HOUSTON (Reuters) – Exxon Mobil board supervisor Gregory Goff lately signed up with a recently developed Elliott Investment Management- backed firm looking for to obtain control of Venezuela- had oil refiner Citgo Petroleum.
Citgo and Exxon are opponents in the electric motor gas and lubrications company. Exxon is the third-largest united state oil refiner by ability and Citgo is the seventh-largest.
Goff, that signed up with Exxon in 2021 as component of an unorthodox slate of supervisors, got on Friday determined as chief executive officer of Amber Energy, an Elliott associate, in a declaration declaring its option as the effective prospective buyer in a united state court public auction of shares in Citgo moms and dad PDV Holding.
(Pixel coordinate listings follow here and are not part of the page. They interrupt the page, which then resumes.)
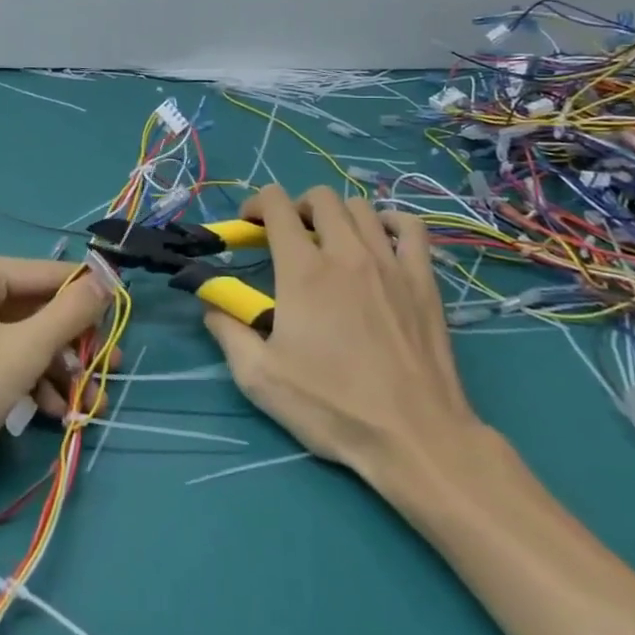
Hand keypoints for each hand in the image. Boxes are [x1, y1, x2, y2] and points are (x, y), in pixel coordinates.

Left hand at [0, 251, 111, 489]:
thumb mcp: (26, 352)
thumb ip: (71, 312)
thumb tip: (107, 280)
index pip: (43, 274)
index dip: (86, 296)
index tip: (121, 315)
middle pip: (29, 306)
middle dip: (69, 346)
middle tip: (105, 371)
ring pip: (12, 332)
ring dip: (50, 366)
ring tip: (82, 403)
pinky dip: (19, 372)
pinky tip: (47, 408)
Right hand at [199, 185, 493, 508]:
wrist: (414, 437)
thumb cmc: (333, 407)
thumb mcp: (260, 378)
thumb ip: (227, 330)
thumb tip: (211, 302)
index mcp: (303, 271)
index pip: (276, 205)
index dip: (256, 205)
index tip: (250, 226)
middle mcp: (346, 253)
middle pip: (320, 197)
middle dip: (297, 207)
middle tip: (290, 238)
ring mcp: (390, 262)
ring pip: (360, 206)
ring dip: (337, 215)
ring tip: (331, 242)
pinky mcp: (423, 280)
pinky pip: (410, 227)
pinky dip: (390, 222)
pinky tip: (379, 241)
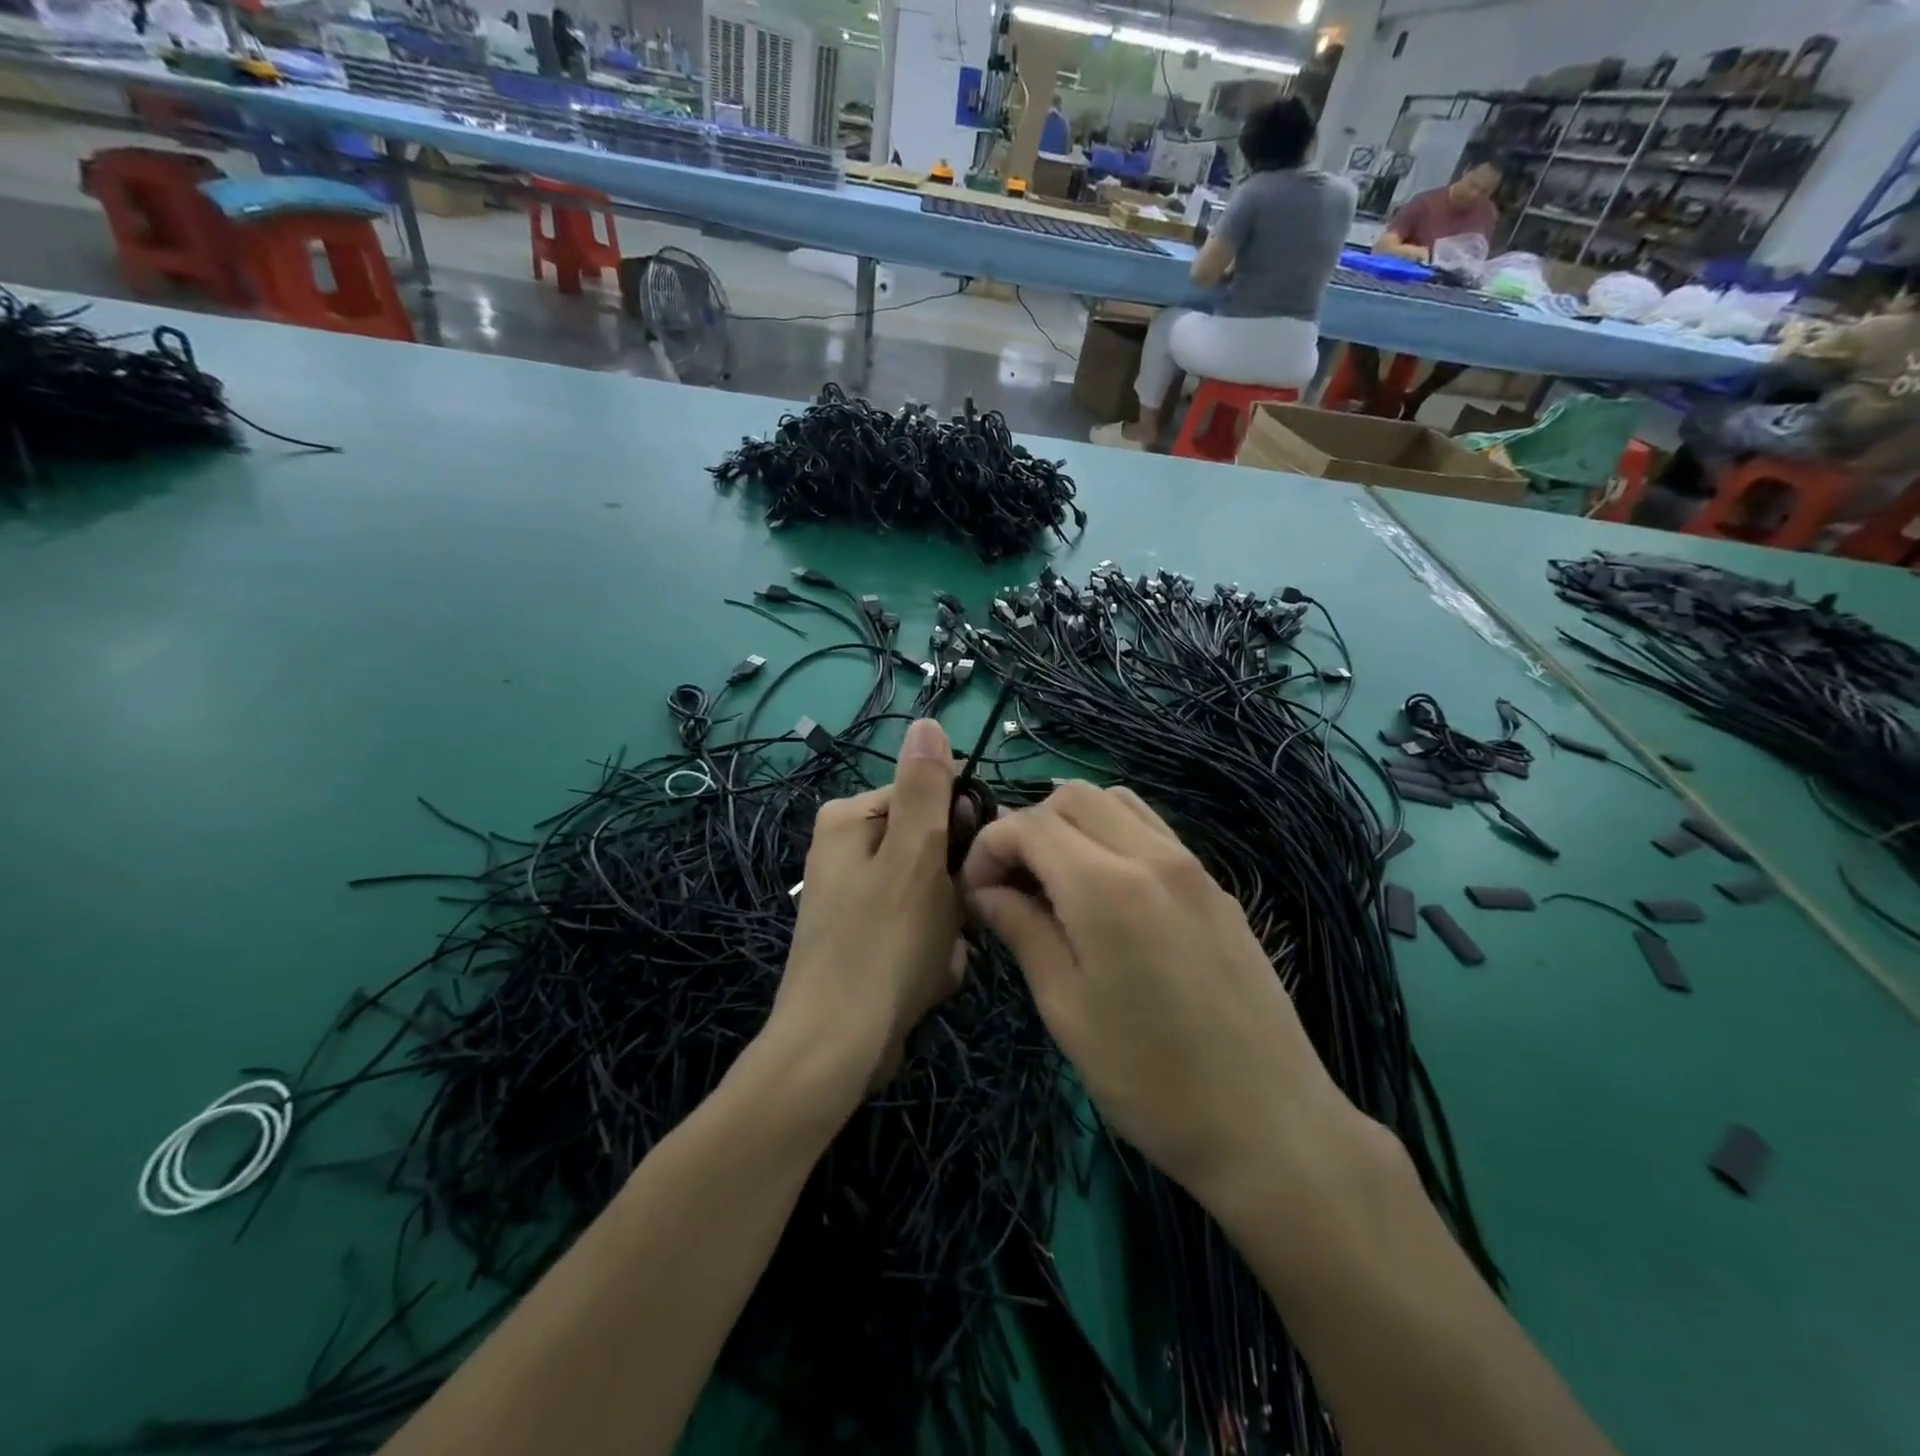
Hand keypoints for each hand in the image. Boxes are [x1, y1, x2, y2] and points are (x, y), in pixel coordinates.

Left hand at [770, 719, 966, 1105]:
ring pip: (934, 895)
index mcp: (850, 820)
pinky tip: (923, 981)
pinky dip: (930, 955)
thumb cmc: (881, 944)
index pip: (929, 796)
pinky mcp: (865, 940)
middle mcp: (847, 851)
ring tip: (934, 960)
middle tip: (950, 924)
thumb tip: (927, 720)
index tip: (972, 866)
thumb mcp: (914, 855)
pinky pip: (918, 931)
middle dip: (952, 890)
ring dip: (947, 928)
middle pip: (933, 849)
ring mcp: (855, 898)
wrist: (836, 1050)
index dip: (960, 830)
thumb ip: (925, 788)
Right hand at [962, 782, 1349, 1202]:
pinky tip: (1107, 892)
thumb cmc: (1150, 1078)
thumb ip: (1022, 931)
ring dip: (1073, 823)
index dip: (989, 847)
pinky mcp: (1216, 886)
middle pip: (1072, 796)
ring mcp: (1192, 866)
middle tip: (1012, 884)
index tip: (976, 893)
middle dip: (1028, 825)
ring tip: (1056, 881)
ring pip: (1116, 801)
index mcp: (1105, 886)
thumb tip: (986, 890)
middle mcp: (1151, 855)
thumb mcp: (1066, 1009)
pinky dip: (1113, 835)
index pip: (1028, 824)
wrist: (1270, 1124)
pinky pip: (1153, 830)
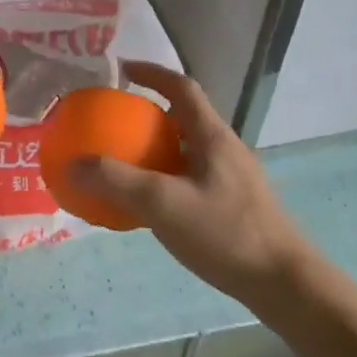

Exxon had no instant discuss Goff’s condition at the firm. The firm’s board of supervisors page checklists Goff as chairman of its audit board and participant of its exec and financing boards.
A speaker for Amber Energy decreased to comment.
Amber’s proposal places an as much as $7.28 billion business worth on the Houston- based oil refiner. Shares in a Citgo moms and dad whose only property is the refiner are being auctioned to pay off approximately $21.3 billion in cases versus Venezuela and state oil company PDVSA for expropriations and financial obligation defaults.
Citgo possesses refineries in Texas, Louisiana and Illinois, a comprehensive gas storage space and pipe network, and 4,200 independent merchants. It had 2023 internet earnings of $2 billion.
Amber’s disclosure of the Citgo proposal defines Goff as having 40 years of experience in power and energy-related services. It makes no reference his Exxon period, however does explain him as the previous chairman and chief executive officer of oil refiner Andeavor and CHIEF EXECUTIVE OFFICER of Claire Technologies Inc.
He was a vice chairman at Marathon Petroleum up until 2019. Elliott made billions of bucks after taking a risk in Marathon and pushing it to boost procedures and hive off items of its company. Marathon offered its Speedway retail gas company to 7-Eleven for $21 billion in 2021.